From carpenter pants to corsets, a diversity in the ways men express themselves outwardly has arisen. The narrow, monolithic version of man has been condemned in favor of a multifaceted man who healthily acknowledges dialectic tensions within himself. The modern day man is encouraged to traverse the intersection between opposing forces within himself and to find security in their identity by doing so. Masculinity and femininity now seek to be interwoven; the ruggedness of boyhood must no longer extinguish a man’s gentleness and sensitivity. Instead, we have bore witness to a renaissance of free expression for men, with a plethora of norm-breaking styles rising in popularity and a general acceptance of appearances which embrace multiple sides of one’s person. Experimental and traditionally feminine-perceived clothing items have seen a surge in popularity with men. Even non-traditional clothing proportions (like crop tops) have become commonplace within modern masculine fashion trends. These progressive rejections of traditional masculinity encourage men to comfortably champion aspects of the self which they likely would have repressed at other points in history. This progressive movement comes in a contradictory tandem with a return to certain traditional styles for men; vintage masculine fashion trends have resurfaced and spiked in popularity with things like workwear which implicate a unique, modern version of masculine conservatism.

These concurrent trends propose a new idea of masculine – one that gives power to opposing forces which naturally clash. Some choose to dedicate their masculine presentation entirely to one sect or mode, but many have found that they prefer a combination of these expansive approaches to appearance.

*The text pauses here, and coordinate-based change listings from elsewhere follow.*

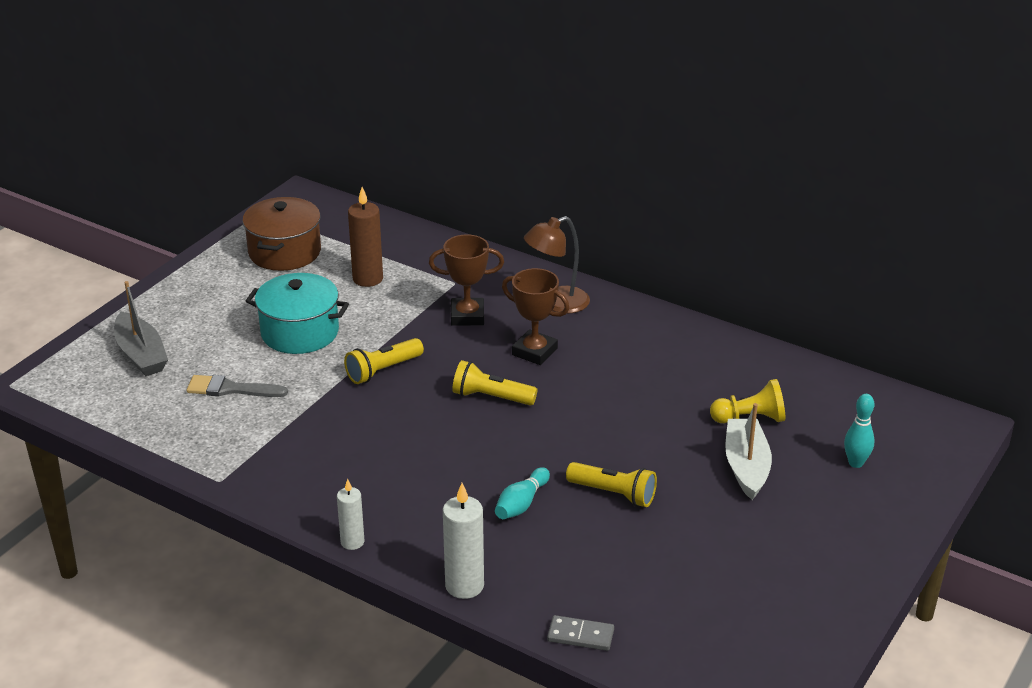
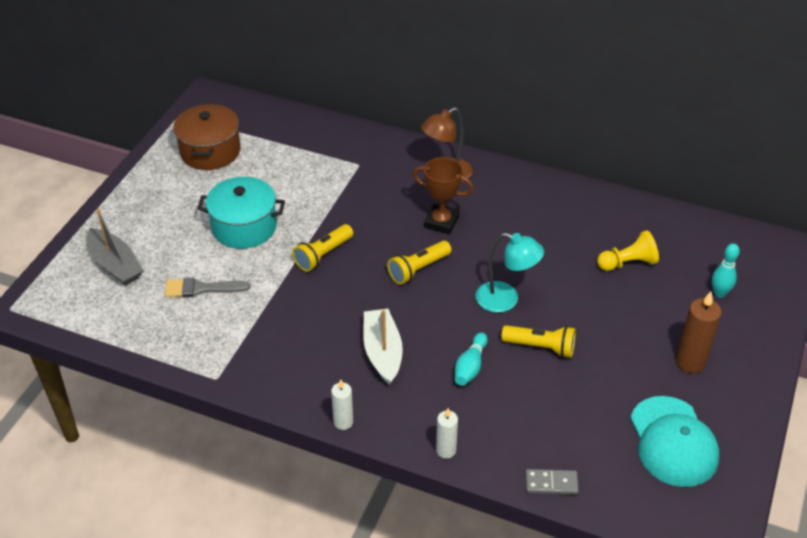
camera: 10 degrees left, 10 degrees up
brown candle [348,187,383,287] -> brown candle moved to [676,291,722,373]
brown trophy [429,234,504,326] -> none
white candle [443,483,484,599] -> white candle [436,408,458,459], size x0.63
yellow flashlight [452,360,537,406] -> yellow flashlight turned 45 degrees counterclockwise [387,241,451,285]
white boat [725,403,772,500] -> white boat moved to [363,309,403,385]
none -> turquoise lamp [476,232,544,312]
none -> turquoise cap [630,396,719,487]

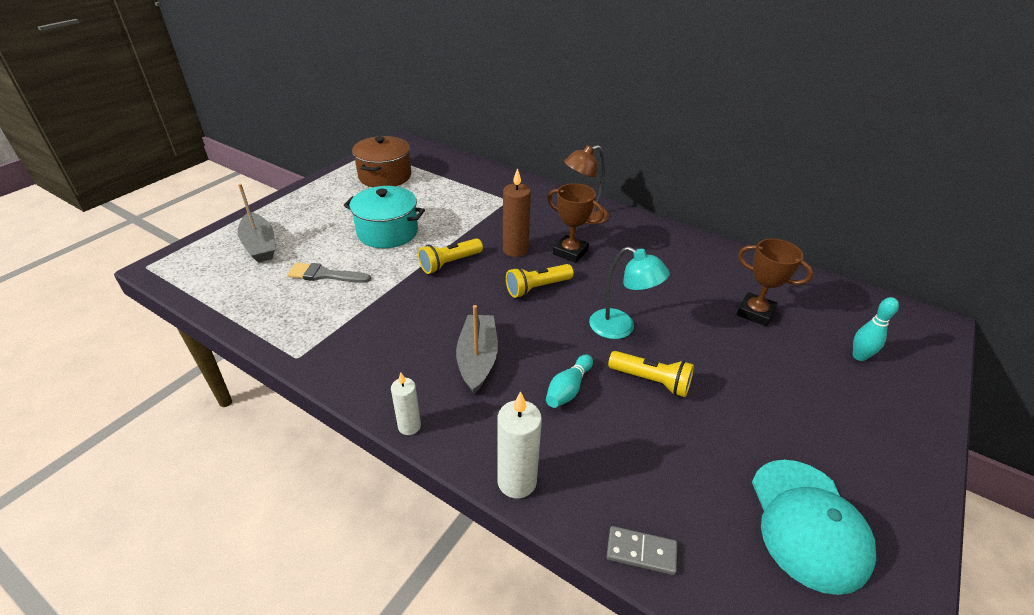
camera: 10 degrees right, 5 degrees down
white boat [363,309,403,385] -> grey boat [456,305,498,394]
white candle [436,408,458,459] -> white candle [497,391,542,498], size x1.58
yellow pawn [597,230,659,271] -> brown trophy [737,239,813,326]
brown candle [676,291,722,373] -> brown candle moved to [503,168,531,257]

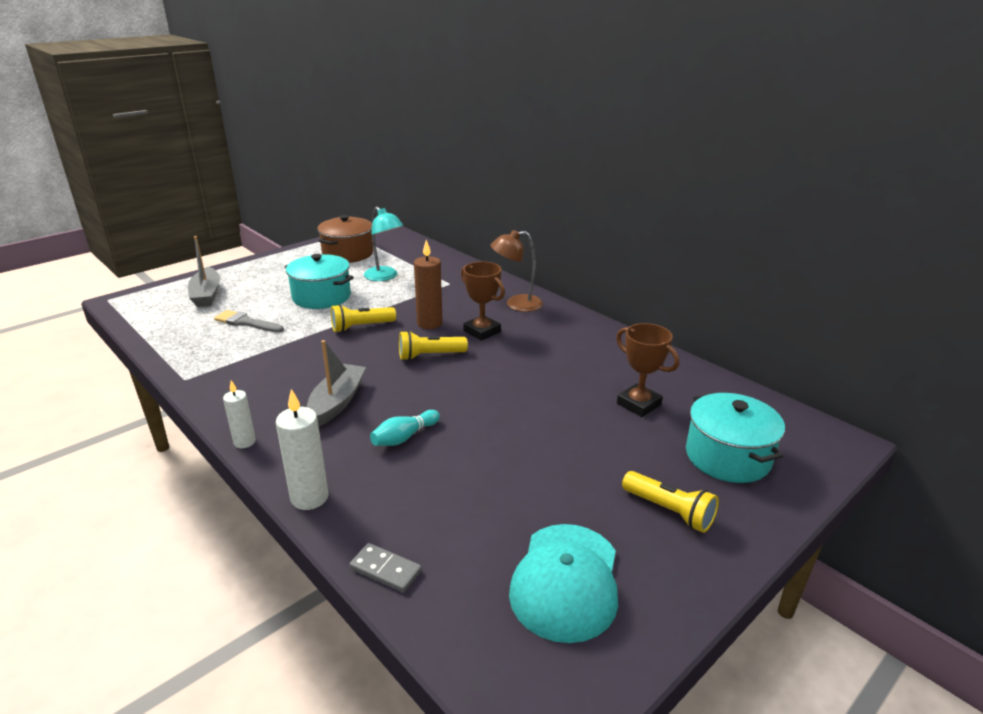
camera: 15 degrees right, 10 degrees down
turquoise lamp [589,247,670,339] -> turquoise lamp moved to [364,207,403,281]
yellow flashlight [608,351,694,397] -> yellow flashlight moved to [622,471,719,533]
turquoise bowling pin [853,297,899,361] -> turquoise pot [686,393,785,483]

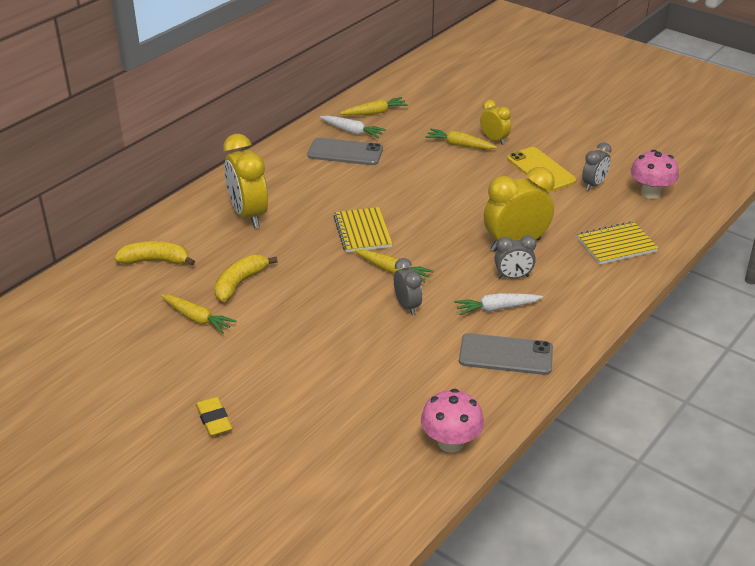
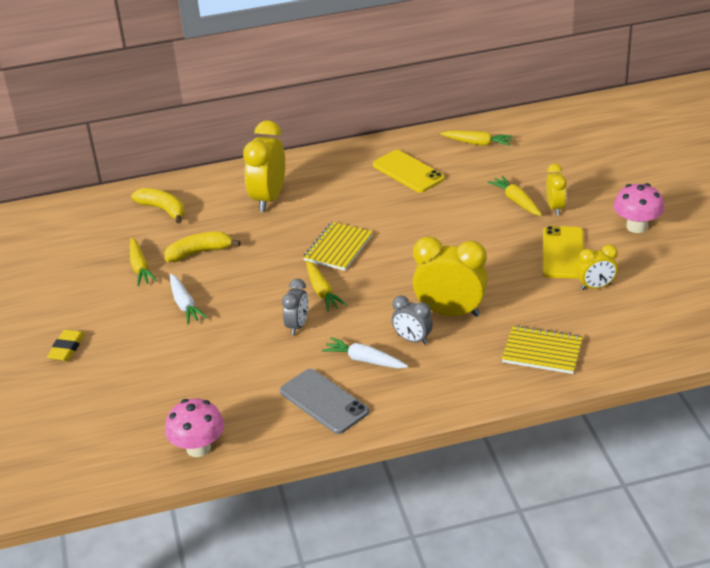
camera: 40 degrees right, 0 degrees up
grey phone [307,138,383,165] -> yellow phone [373,150,445,193]
white carrot [320,115,386,138] -> white carrot moved to [170,274,207,325]
grey clock [582,142,612,191] -> yellow clock [577,244,618,290]
pink mushroom [630,150,679,199] -> pink mushroom moved to [614,183,664,233]

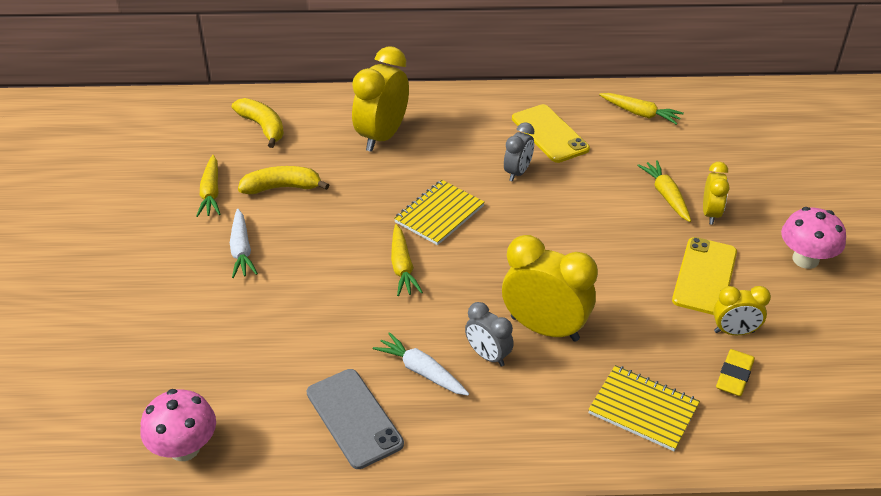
camera: 10 degrees right, 5 degrees up
yellow eraser [47,330,85,361] -> yellow eraser moved to [716,349,755,396]
grey clock [282,279,308,335] -> grey clock moved to [504,122,534,182]

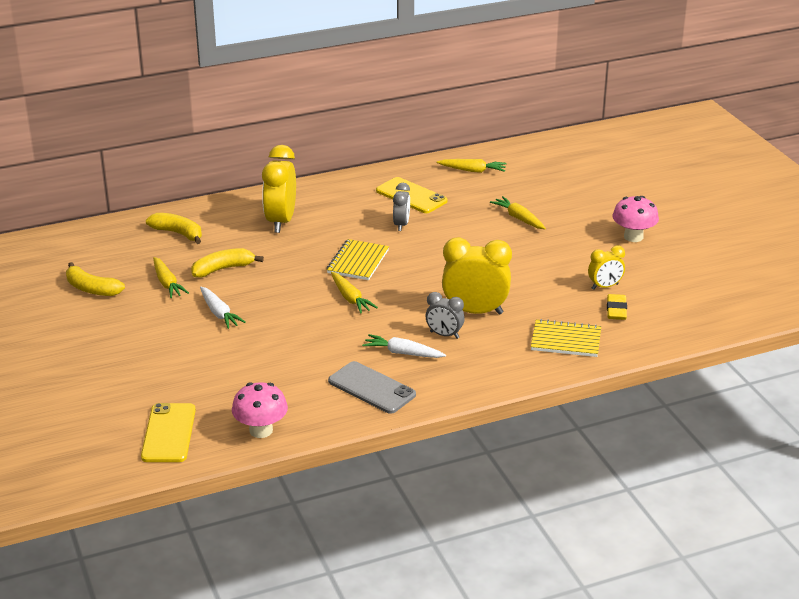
camera: 20 degrees left, 10 degrees down
yellow phone [672,237,737,315] -> yellow phone moved to [141,403,196,462]
yellow clock [703,162,730,225] -> none
none -> yellow banana [66,262,125,296]

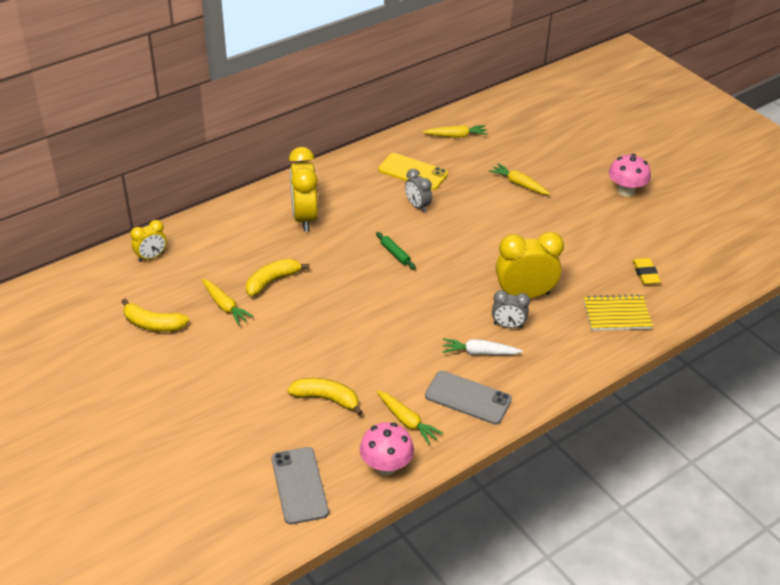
camera: 15 degrees left, 10 degrees up
yellow phone [141,403,196,462] -> grey phone [272,447,329,524]
yellow banana [146,213,202,244] -> yellow banana moved to [288,378,363,415]
white carrot [200,287,246,329] -> none
yellow notebook [327,239,389,280] -> green rolling pin [376,232,416,269]
yellow carrot [331,272,378,314] -> yellow carrot moved to [377,390,444,445]
grey clock [393,183,410,231] -> grey clock turned 150 degrees clockwise [405,169,432,212]
yellow clock [588,246,625,290] -> yellow clock moved to [130,220,167,262]

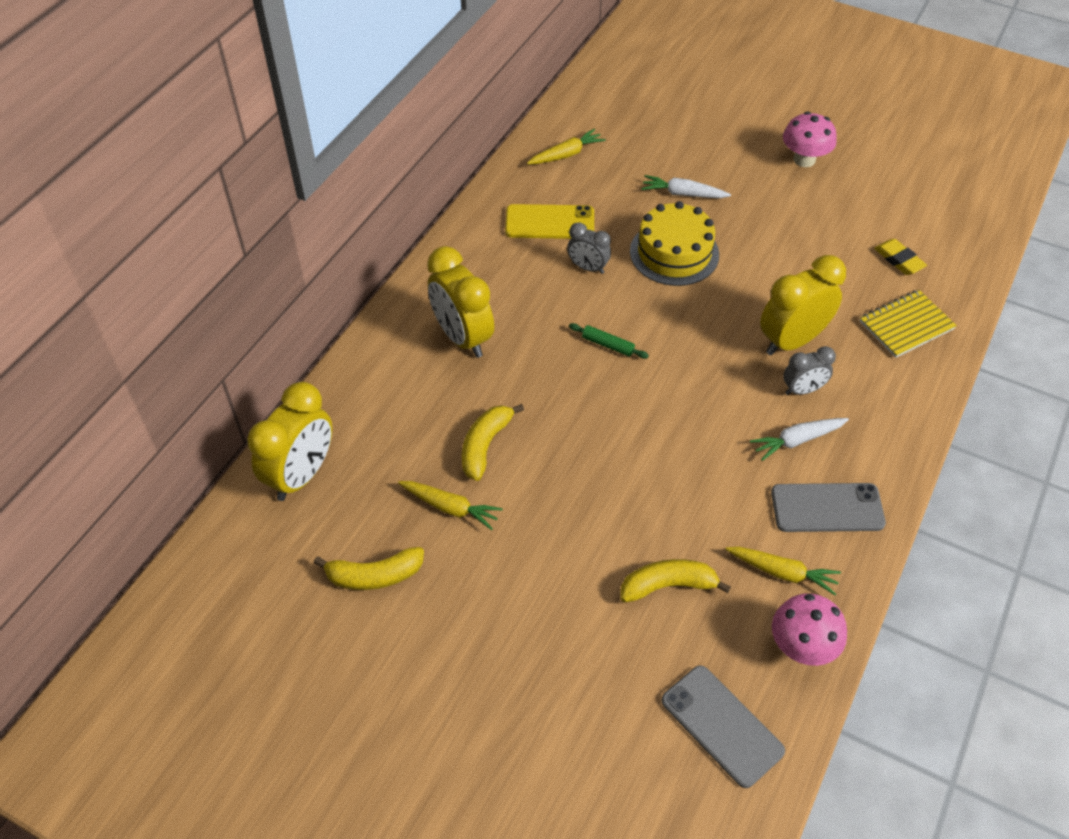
camera: 25 degrees left, 10 degrees up
yellow clock [130,220,167,262] -> yellow clock [247,382,332,501], size x1.81
yellow carrot [489,163,550,195] -> white carrot [641,175,731,198]
none -> yellow cake [630,201,719,286]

Perhaps the phenomenon of masculinity’s new nature is best explained as something akin to cubism. The masculine styles and appearance of present modernity are fractured and lacking in cohesiveness in a way that echoes cubist technique; multiple perspectives of the different aspects of masculinity are combined in a way that may be discordant, but seeks to accommodate vastly different interpretations under one, all-encompassing canvas of masculinity.

It is here that I find my crisis from the rest area resolved, and my sudden question of what makes myself–or anyone, really– masculine is answered. I realize that I face the same crisis that the man in the purple Pontiac faced: to combine these disunified standards and styles to be a wholly unified masculine self. A crisis which upends preconceptions and brings every aspect of one’s identity into question; a crisis which drags forth a truth which rides the currents of contradiction and fragmentation, of conformity and expression, and most importantly–a truth of the self.